TO DO:
Beginning with the line containing "la Palabra, la Oración, la", give every line again exactly as it is, ending with the last line of the entries.

DATA SHOWN:
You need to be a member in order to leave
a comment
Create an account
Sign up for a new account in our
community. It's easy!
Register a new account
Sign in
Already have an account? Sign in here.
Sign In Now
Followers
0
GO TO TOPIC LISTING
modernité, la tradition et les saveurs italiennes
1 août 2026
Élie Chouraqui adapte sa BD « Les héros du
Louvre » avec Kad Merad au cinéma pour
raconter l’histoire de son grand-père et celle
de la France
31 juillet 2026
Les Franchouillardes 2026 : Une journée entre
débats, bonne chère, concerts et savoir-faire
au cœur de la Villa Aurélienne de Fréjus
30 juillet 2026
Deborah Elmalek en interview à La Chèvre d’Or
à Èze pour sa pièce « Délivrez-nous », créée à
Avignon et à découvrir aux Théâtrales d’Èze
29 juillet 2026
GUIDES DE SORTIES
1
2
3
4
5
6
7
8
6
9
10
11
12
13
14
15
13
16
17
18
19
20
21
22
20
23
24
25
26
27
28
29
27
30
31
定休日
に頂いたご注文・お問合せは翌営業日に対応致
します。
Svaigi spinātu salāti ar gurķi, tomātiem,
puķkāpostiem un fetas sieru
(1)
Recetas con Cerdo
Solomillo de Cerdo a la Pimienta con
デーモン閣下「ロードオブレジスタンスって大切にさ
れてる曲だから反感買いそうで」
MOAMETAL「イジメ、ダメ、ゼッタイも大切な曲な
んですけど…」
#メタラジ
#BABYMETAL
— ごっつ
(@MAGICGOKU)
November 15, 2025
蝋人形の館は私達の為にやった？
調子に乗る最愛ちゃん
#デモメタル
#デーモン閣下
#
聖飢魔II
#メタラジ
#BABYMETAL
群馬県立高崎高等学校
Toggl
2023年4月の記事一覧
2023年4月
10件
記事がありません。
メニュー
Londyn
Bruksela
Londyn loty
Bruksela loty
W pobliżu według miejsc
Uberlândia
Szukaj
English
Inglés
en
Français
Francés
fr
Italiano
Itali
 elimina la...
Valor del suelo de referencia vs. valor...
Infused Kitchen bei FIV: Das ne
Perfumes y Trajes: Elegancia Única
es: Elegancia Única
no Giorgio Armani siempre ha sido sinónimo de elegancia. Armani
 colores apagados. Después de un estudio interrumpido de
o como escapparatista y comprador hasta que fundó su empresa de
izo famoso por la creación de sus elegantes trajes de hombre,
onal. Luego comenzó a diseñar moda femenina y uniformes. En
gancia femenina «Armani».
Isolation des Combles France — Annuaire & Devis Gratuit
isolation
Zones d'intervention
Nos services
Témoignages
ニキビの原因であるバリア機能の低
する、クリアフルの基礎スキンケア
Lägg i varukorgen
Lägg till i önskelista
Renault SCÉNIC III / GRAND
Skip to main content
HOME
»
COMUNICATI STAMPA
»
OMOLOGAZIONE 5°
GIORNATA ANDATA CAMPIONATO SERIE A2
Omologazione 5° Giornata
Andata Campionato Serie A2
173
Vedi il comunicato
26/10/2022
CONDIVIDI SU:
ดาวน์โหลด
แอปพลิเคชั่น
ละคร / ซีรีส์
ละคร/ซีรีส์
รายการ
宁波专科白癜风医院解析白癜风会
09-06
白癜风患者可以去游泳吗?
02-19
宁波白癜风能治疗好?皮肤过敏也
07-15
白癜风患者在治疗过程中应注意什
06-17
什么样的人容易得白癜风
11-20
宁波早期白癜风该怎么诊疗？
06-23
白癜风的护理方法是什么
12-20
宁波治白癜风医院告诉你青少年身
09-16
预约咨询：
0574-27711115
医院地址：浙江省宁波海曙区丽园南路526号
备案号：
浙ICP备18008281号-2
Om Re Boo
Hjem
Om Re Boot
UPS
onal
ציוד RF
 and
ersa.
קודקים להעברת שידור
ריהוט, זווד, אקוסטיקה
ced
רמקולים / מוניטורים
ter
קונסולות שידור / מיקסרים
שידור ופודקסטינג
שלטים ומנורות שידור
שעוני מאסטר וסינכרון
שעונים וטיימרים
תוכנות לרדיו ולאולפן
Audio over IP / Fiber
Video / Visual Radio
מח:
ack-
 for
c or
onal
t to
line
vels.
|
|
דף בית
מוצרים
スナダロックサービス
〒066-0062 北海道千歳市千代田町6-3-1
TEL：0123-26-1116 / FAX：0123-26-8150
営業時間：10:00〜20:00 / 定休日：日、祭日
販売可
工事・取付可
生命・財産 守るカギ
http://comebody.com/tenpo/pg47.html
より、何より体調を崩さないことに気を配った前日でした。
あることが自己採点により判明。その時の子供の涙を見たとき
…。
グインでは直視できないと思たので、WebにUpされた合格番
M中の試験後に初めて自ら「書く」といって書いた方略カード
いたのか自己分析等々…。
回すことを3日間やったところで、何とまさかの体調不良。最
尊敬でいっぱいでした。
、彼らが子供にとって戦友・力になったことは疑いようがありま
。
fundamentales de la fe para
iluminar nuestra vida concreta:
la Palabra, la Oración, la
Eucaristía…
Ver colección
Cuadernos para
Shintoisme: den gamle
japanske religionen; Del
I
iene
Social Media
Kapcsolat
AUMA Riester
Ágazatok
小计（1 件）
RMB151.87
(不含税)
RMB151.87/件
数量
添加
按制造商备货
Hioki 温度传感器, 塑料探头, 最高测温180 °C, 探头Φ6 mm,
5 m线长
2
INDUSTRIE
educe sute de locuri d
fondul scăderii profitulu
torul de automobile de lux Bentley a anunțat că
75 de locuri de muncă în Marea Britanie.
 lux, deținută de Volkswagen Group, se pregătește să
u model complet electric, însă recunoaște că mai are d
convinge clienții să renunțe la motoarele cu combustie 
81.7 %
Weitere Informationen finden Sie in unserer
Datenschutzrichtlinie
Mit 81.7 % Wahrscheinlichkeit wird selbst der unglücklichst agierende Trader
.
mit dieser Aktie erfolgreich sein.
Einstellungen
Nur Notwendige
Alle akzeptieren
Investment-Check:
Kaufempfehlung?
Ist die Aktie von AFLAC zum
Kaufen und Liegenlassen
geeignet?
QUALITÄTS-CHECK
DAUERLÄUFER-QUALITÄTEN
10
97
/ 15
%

SOLUTION TO THE PROBLEM:
la Palabra, la Oración, la
Eucaristía…
Ver colección
Cuadernos para
Shintoisme: den gamle
japanske religionen; Del
I
iene
Social Media
Kapcsolat
AUMA Riester
Ágazatok
小计（1 件）
RMB151.87
(不含税)
RMB151.87/件
数量
添加
按制造商备货
Hioki 温度传感器, 塑料探头, 最高测温180 °C, 探头Φ6 mm,
5 m线长
2
INDUSTRIE
educe sute de locuri d
fondul scăderii profitulu
torul de automobile de lux Bentley a anunțat că
75 de locuri de muncă în Marea Britanie.
 lux, deținută de Volkswagen Group, se pregătește să
u model complet electric, însă recunoaște că mai are d
convinge clienții să renunțe la motoarele cu combustie 
81.7 %
Weitere Informationen finden Sie in unserer
Datenschutzrichtlinie
Mit 81.7 % Wahrscheinlichkeit wird selbst der unglücklichst agierende Trader
.
mit dieser Aktie erfolgreich sein.
Einstellungen
Nur Notwendige
Alle akzeptieren
Investment-Check:
Kaufempfehlung?
Ist die Aktie von AFLAC zum
Kaufen und Liegenlassen
geeignet?
QUALITÄTS-CHECK
DAUERLÄUFER-QUALITÄTEN
10
97
/ 15
%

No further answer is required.